At this moment the station manager, a little angry man with nine long hairs, fetched from ear-level, plastered across his baldness, burst like a cuckoo from his little door. ‘What's your game?’ he shouted at Gibreel. ‘Get out of it before I call the police.’ Gibrcel stayed where he was. The station manager saw Orphia emerging from her trance and began to shriek. ‘You, Phillips. Never saw the like. Anything in trousers, but this is ridiculous. All my born days. And nodding off on the job, the idea.’ Orphia stood up, put on her raincoat, picked up her folding umbrella, emerged from ticket booth. ‘Leaving public property unattended. You get back in there this minute, or it's your job, sure as eggsis.’ Orphia headed for the spiral stairs and moved towards the lower depths. Deprived of his employee, the manager swung round to face Gibreel. ‘Go on,’ he said. ‘Eff off. Go crawl back under your stone.’

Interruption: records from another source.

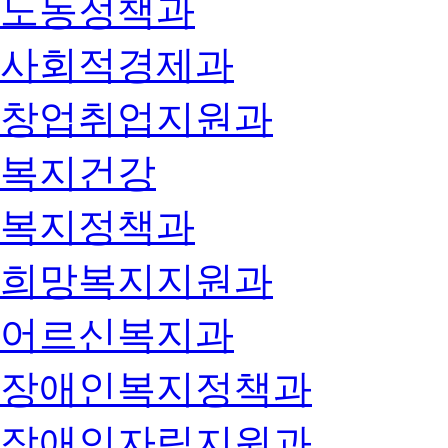
노동정책과
사회적경제과
창업취업지원과
복지건강
복지정책과
희망복지지원과
어르신복지과
장애인복지정책과
장애인자립지원과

‘I am waiting,’ replied Gibreel with dignity, ‘for the lift.’

When she reached the bottom of the stairs, Orphia Phillips turning a corner saw Uriah Moseley leaning against the ticket-collection booth in that way he had, and Rochelle Watkins simpering with delight. But Orphia knew what to do. ‘You let ‘Chelle feel you toothpick yet, Uri?’ she sang out. ‘She'd surely love to hold it.’